The clueless maiden

Carrie JordanLife Design, Womens Wisdom

I want to tell you that I haven’t always been this way. There is shame that comes up for me when I consider my past as a super clueless young woman. 

I could tell you a story about how I have always been a magical witch (I have), how I have always loved the plant nation, I started an earth-based church in my back yard when I was 8, and wrote a magic book of spells when I was 13. 

That’s a story that I tell sometimes. It paints a lovely picture and a great branding message. It does. 

This isn’t that story.

The maiden

This story is about my cluelessness. It’s about how I didn’t know what feminism was. I didn’t know what consent was; I didn’t know what qualified as rape or much about it at all; I didn’t know how to feel what was going on in my body. 

For instance, in high school I wrote an anti-feminism report on how feminism impacted boys negatively (this may be true, but my relationship to writing the paper was very anti woman).

In college, I vividly remember going to a Take Back the Night rally. The people at the rally were impassioned and some seemed full of rage. I distinctly remember that I didn’t understand what consent was. I didn’t understand how it was wrong for a man to take advantage of a woman who was drunk. It was her own fault that she was drunk, right? 

After college I worked in offices and completely ignored my feminine physiology, hormones, moon time (my period), all in service of getting shit done.

I dated a couple wonderful men and a few pretty terrible man-children.

The common thread: over-valuing the male perspective

Through all of this, there is a common thread of me looking for approval from the outside from the patriarchy, whether that was my own dad, society, or men in general. 

I remember feeling proud that I was not a feminist when I wrote that paper in high school. Proud because I thought that would gain the approval I sought in some way. Men seemed to be against feminism, and I could gain approval by being on their side.

Painful rite of passage

When I was raped (I usually say “sexually assaulted” to make it more palatable to myself and others) in 2007, it finally became explicitly clear to me what consent was; what rape was; what feminism was; what it meant to hold my body as a sacred space, a sacred temple. 

My regret is that it had to go there for me to take the journey to the Sacred Divine Feminine. Through this dark, shadowy doorway I learned about boundaries, about my desire, my needs, my body, my path in this lifetime.

I hold the belief that our souls are here to do specific work in the world and if we get off path, so be it. We need a slap in the face to get back on path. 

Transitioning from head to body

For a long time I was a long-distance runner. Running can be good for some, but for me it was a way for me to get stress out without a connection to my body. I would spend the whole run THINKING in my head. Running had me stay up in my head and ignore the impact the activity was having in my body.

When I got in touch with the sensations of my body rather than living in my head I realized that running is really hard on my joints.

My early 20s

While everything seemed great from the outside, I became stuck and confused about my path early on. I tried and tried to make sense of what I was “supposed” to be doing. I was sure that there was something that I was missing. It felt lonely and although I was seeking support, there was none.

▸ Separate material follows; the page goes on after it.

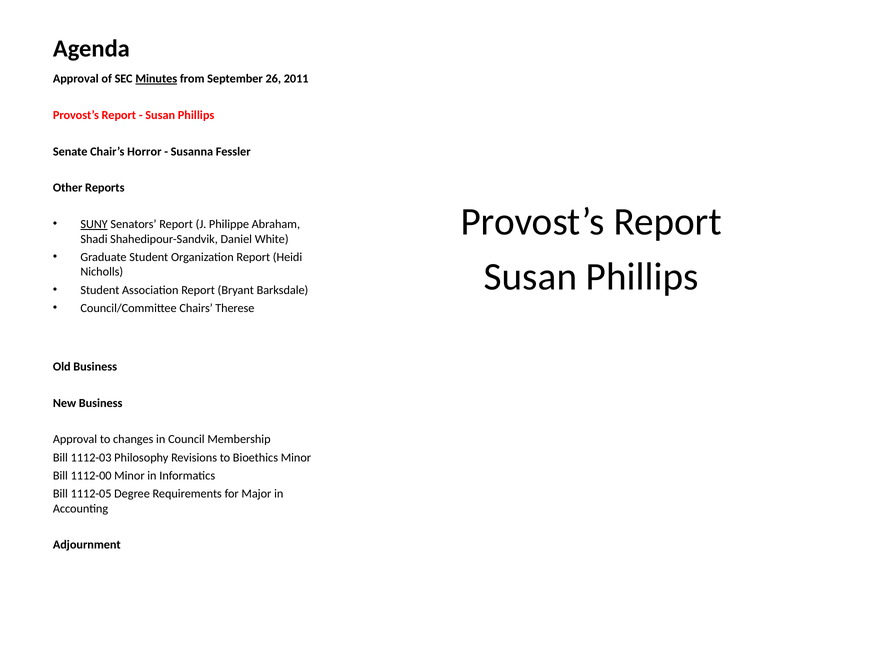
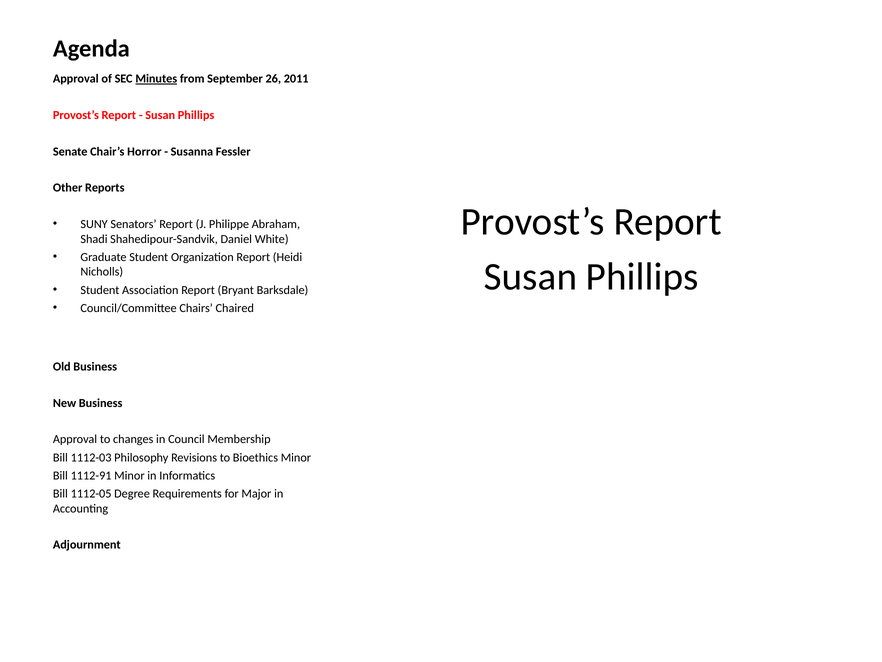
SUNY underline: present -> none
Therese: Therese -> Chaired
1112-00: 1112-00 -> 1112-91
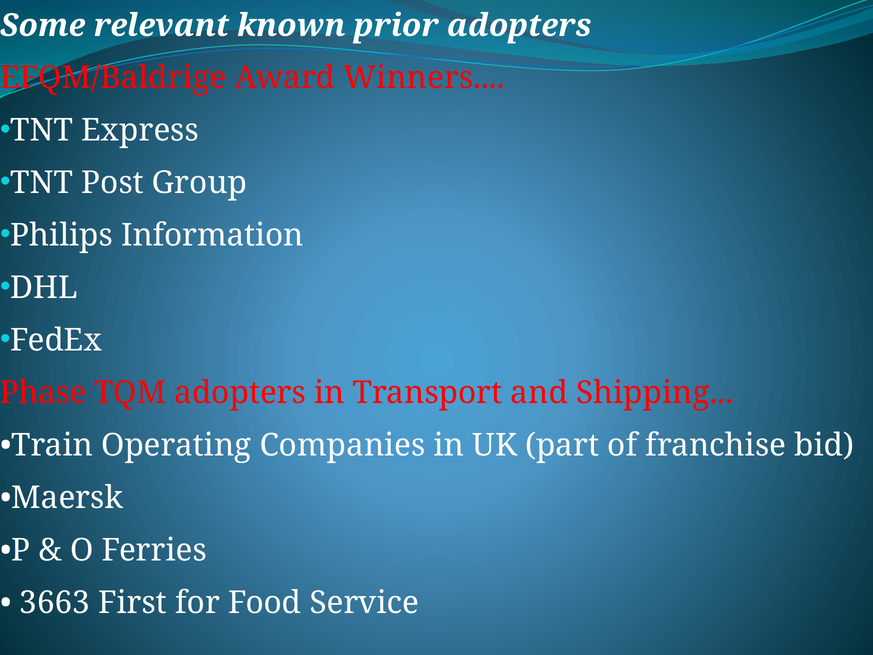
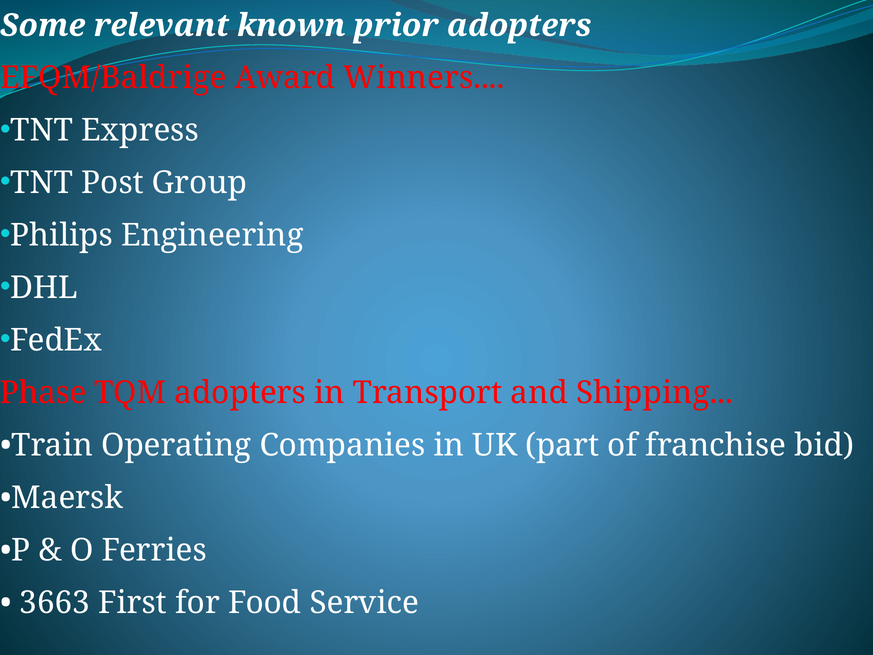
Information: Information -> Engineering
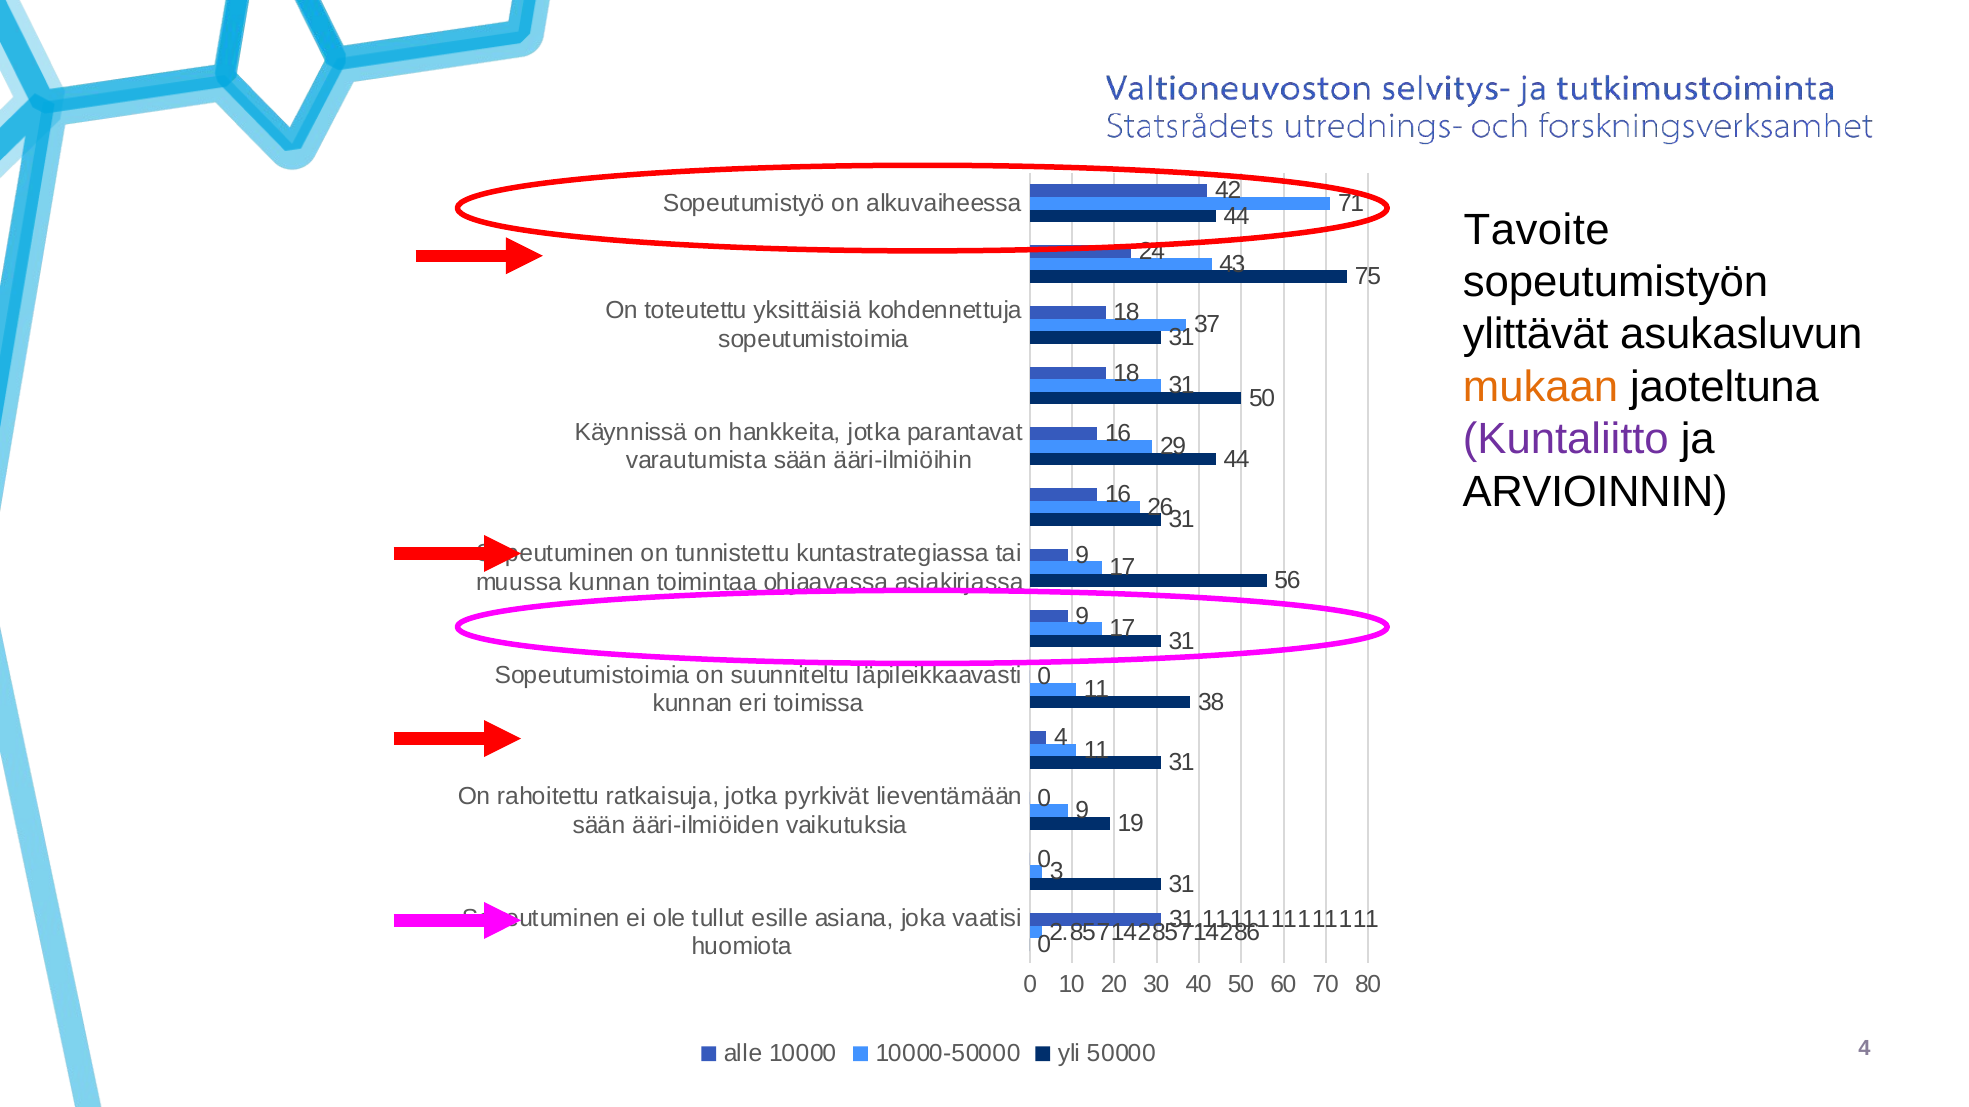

One day in my early 20s a dear friend (who is now a talented therapist) shared a helpful distinction. He suggested that I just try new things and see what worked for me. 

In that moment, I distinctly remember letting curiosity be my guide.

Saving grace

I became deeply interested in my studies of plant medicine and herbalism and began my studies of shamanism. Luckily an amazing group of women took me under their wings and we created deep and healing friendships, finding our ways through the darkness together.

All the while, I continued to work in the corporate world, compartmentalizing the parts of me in two categories. One part of me a witch; One part of me in a box that I made for myself so that others wouldn’t suspect that I was “different.” Because my story was that I was different and that was not okay.

Womb Wisdom

Acting like a man at work, in my relationships, and my life to fit someone else’s definition of “success” was not working.

As a result, my constant struggles with my moon cycles had become unmanageable. My body was screaming at me during every cycle. Dreading that time, loading up on Advil, I thought this was the only way.

I was not honoring the feminine. 

Finally my medicine revealed itself to me over a two-year period as I stepped onto the Red Road of indigenous spirituality and during my time on the mountain on my vision quest. I no longer felt baffled about how all this would come together; how I could make a living mashing all of these things together. The common red thread revealed itself. 

As I prepared to step into my role, I became a doula studying the feminine physiology; what women are capable of; and feminine-dominant sexuality. 

Why I’m here

Most of all, my medicine is to help women step into their roles in a way that honors the feminine, their cycles, and the cycles of the earth. It’s time to create a new paradigm of what it looks like for working women. No longer will we shove ourselves into a masculine system. Instead we are creating something new that supports our physiology and our femininity. At the same time, these ways will support the earth.

With a commitment to Great Mystery and to my soul’s mission… I’m here to be of service and am holding the medicine with open hands.